- _What you need to do_:
Please give the records below again in full, exactly, with the images left out.
# # # # # # #
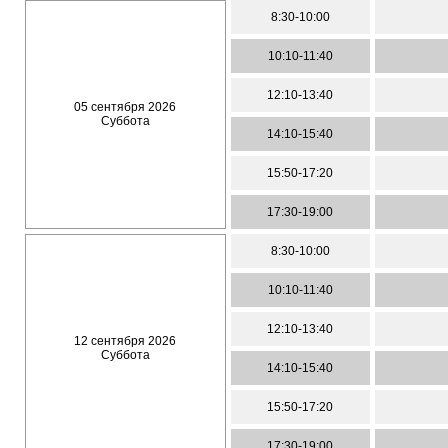
8:30-10:00
10:10-11:40
12:10-13:40
05 сентября 2026
Суббота
14:10-15:40
15:50-17:20
17:30-19:00
8:30-10:00
10:10-11:40
12:10-13:40
12 сентября 2026
Суббота
14:10-15:40
15:50-17:20
17:30-19:00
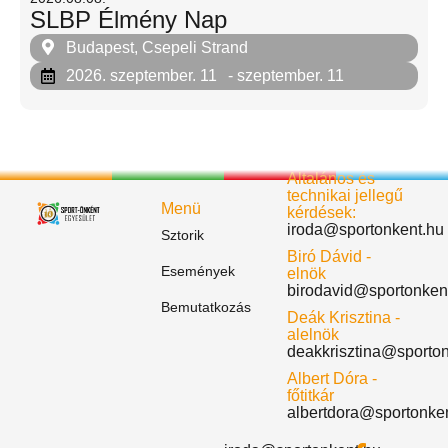
SLBP Élmény Nap
Budapest, Csepeli Strand
2026. szeptember. 11
- szeptember. 11
Általános és
technikai jellegű
Menü
kérdések:
iroda@sportonkent.hu
Sztorik
Biró Dávid -
Események
elnök
birodavid@sportonken
Bemutatkozás
Deák Krisztina -
alelnök
deakkrisztina@sporto
Albert Dóra -
főtitkár
albertdora@sportonke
# # # # # # #
- _Task result_:
8:30-10:00
10:10-11:40
12:10-13:40
05 сентября 2026
Суббота
14:10-15:40
15:50-17:20
17:30-19:00
8:30-10:00
10:10-11:40
12:10-13:40
12 сентября 2026
Суббота
14:10-15:40
15:50-17:20
17:30-19:00
SLBP Élmény Nap
Budapest, Csepeli Strand
2026. szeptember. 11
- szeptember. 11
Általános és
technikai jellegű
Menü
kérdések:
iroda@sportonkent.hu
Sztorik
Biró Dávid -
Események
elnök
birodavid@sportonken
Bemutatkozás
Deák Krisztina -
alelnök
deakkrisztina@sporto
Albert Dóra -
főtitkár
albertdora@sportonke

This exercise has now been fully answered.